Жутковатые видения, кошмарные порождения фантазии, пугающие метаморфозы сознания и даже плоти, бредовый алогизм происходящего и вечный невпопад намерений и осуществлений — все это, составившее самую ткань художественных произведений Кафки, оказалось слишком узнаваемо и по жизни. Сбывшиеся предсказания всегда придают написанному дополнительное мощное освещение. Вспомним хотя бы «Бесов» Достоевского, это грандиозное романное пророчество катастроф XX века.
У Кафки нет таких протяженных полотен. Тут скорее уж обрывки какие-то: галлюцинации, видения, сны. То почудится герою, что он превратился в насекомое, то привидится ему (и автору) замысловатая машина для казни, то доведет до отчаяния кошмар мелкой, неотступно жалящей бюрократической дрязги. Но во всей этой тошной муке тягомотины и кошмара — провидение подноготной тех самых социальных катастроф и срывов, которые превратили XX век во всемирную трагедию.
У самого Кафки, по-видимому, и впрямь был этот ясновидческий дар. Его неизменный спутник пражанин Яноух вспоминает, как они стояли однажды у окна, мимо которого протекали колонны первомайской демонстрации. Немного вглядевшись, писатель обратил внимание приятеля на невзрачных, озабоченных людей, сновавших вдоль шествия: там поправить ряды, тут ускорить движение… В этих неприметных уличных организаторах Кафка, по свидетельству Яноуха, увидел будущих всесильных бюрократов и палачей, устроителей нелепейших судилищ, заливших невиданными потоками крови летопись человечества.
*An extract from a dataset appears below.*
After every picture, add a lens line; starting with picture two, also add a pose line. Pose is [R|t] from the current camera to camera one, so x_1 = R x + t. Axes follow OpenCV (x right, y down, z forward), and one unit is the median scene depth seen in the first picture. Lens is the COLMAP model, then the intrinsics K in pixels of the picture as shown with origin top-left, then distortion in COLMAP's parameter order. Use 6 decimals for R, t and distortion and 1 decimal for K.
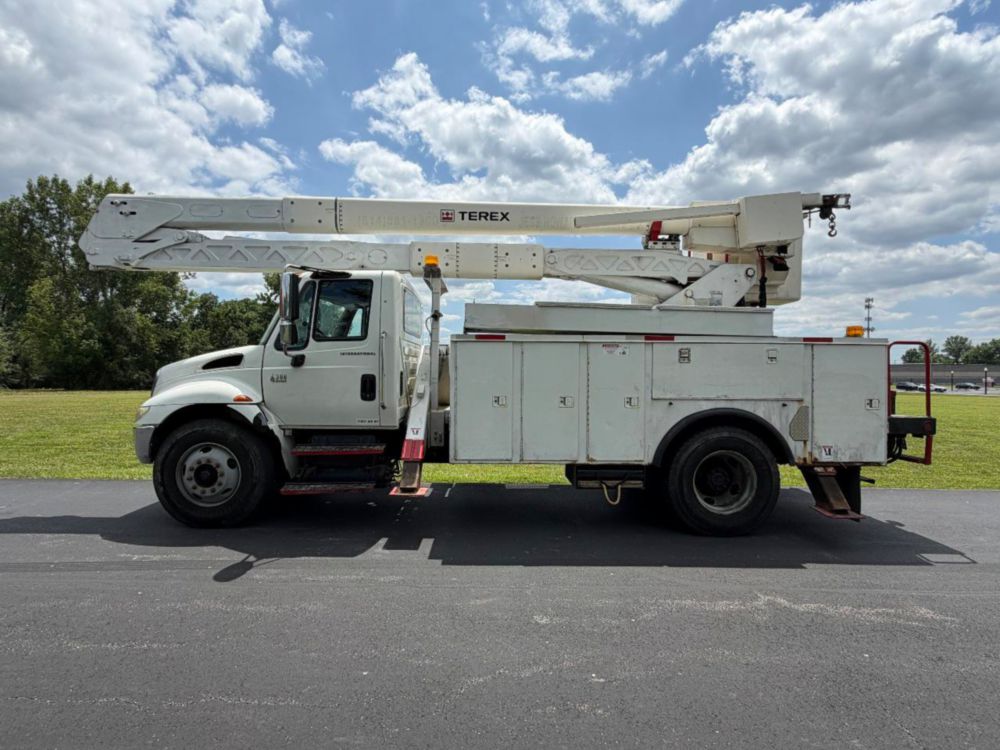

Загадочная догадливость Кафки и привела к тому, что именно в нем стали искать ключ к разрешению «проклятых» вопросов века многие выдающиеся мыслители — экзистенциалистского, психоаналитического, семиотического, религиозно-иудаистского и прочего, прочего толка. Ни один другой автор минувшего столетия не стал объектом столь разнообразных по методике интерпретаций, ни один не дал иллюстративную пищу столь разным школам. Тут и герменевтики, разгадывающие сугубо философские загадки кафковских притч, тут и приверженцы социальной психологии, осмысливающие его «штрафные колонии» как прообраз будущих концлагерей, толкующие его роман «Процесс» как провидение кроваво-фарсовых судилищ, а его роман «Замок» как символ всесильной бюрократической диктатуры. Слишком часто в прошлом столетии человек оказывался в «кафковской», или «кафкианской», ситуации — то есть напрочь выбитым из логичного маршрута собственной биографии, без вины виноватым, погашенным в своей индивидуальной судьбе и воле, — чтобы к чисто «игровым», по видимости, построениям Кафки не добавилось со временем жутковатое обаяние мрачного прорицания.
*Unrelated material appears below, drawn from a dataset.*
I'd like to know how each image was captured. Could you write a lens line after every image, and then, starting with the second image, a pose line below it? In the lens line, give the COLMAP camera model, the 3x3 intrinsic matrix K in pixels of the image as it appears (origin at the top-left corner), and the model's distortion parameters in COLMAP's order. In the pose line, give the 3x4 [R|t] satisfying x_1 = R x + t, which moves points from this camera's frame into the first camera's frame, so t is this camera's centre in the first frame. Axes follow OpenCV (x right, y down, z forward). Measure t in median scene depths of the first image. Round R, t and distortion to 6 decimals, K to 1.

Но Кафка оказался «в духе времени» и в другом, наиважнейшем для подлинной литературы, эстетическом измерении. Его поэтика, резко отличная от предшественников-натуралистов, по-своему авангардно влилась в художественные искания XX века. Его художественное слово обнаружило глубинную перекличку с общим поворотом западного искусства от фотографической точности и импрессионистической впечатлительности к ошеломляющим, взывающим к архаике диспропорциям, с тем поворотом, которым отмечены искания экспрессионистов, примитивистов, сюрреалистов, «магических реалистов». От психологизма и иллюстративности к заклинаниям и магии — так можно обозначить этот резкий скачок. Если такие великие современники Кафки, как Томас Манн и Герман Гессе, явились завершителями психологизирующей, упивающейся сложной синтаксической нюансировкой манеры XIX века, то Кафка открыл совершенно новые возможности художественной экспрессии, повернув внешне простенькое, лишенное всякого украшательства (но не лишенное своеобразной и завораживающей «тихой» музыки) слово к его доисторическим, древним корням и связям.
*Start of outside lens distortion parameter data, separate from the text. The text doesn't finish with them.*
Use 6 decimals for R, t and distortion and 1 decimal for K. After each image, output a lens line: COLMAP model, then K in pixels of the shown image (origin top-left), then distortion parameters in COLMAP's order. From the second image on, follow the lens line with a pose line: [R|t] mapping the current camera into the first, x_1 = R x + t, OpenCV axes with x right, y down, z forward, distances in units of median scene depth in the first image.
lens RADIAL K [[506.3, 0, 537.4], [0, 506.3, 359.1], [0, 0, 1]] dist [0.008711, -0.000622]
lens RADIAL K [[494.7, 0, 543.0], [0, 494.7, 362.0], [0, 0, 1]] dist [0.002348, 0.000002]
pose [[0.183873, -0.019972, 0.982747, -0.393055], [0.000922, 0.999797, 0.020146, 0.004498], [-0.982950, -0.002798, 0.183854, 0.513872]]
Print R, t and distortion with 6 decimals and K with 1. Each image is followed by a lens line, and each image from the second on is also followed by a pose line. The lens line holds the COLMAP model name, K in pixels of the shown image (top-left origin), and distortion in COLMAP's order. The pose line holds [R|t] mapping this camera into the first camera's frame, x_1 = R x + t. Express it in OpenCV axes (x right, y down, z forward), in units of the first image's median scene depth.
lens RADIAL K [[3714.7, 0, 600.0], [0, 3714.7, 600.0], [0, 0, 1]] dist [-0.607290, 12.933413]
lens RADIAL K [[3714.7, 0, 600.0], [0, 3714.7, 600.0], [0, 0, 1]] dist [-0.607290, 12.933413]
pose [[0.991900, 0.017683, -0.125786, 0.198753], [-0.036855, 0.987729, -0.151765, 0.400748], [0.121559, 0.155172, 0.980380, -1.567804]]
Интерес к новой работе со словом, к обыгрышу его архаических смыслов, был повсеместно распространен в европейском авангарде начала XX века («заумь» Хлебникова и дадаистов, «глоссолалия» Белого и Моргенштерна, «сказочки-сны» Ремизова и Дёблина), но Кафку — который сопоставим в этом отношении скорее с поэтами, чем с прозаиками, — выделяет какая-то особая внешняя непритязательность и прозрачность, первобытно наивная серьезность, чурающаяся игривого самолюбования, столь свойственного непривычному словоупотреблению. Он не стилизует, он пишет с той забытой лапидарностью и простотой, будто и в самом деле живет во времена пророков, пишет «на все времена». Этим он отличается и от своего непосредственного предшественника, старшего товарища по ремеслу — швейцарца Роберта Вальзера, все же упивавшегося подчас своим виртуозным артистизмом. (Кстати, отсвет грандиозной мировой славы Кафки вернул на литературный Олимп и забытого на какое-то время Вальзера.)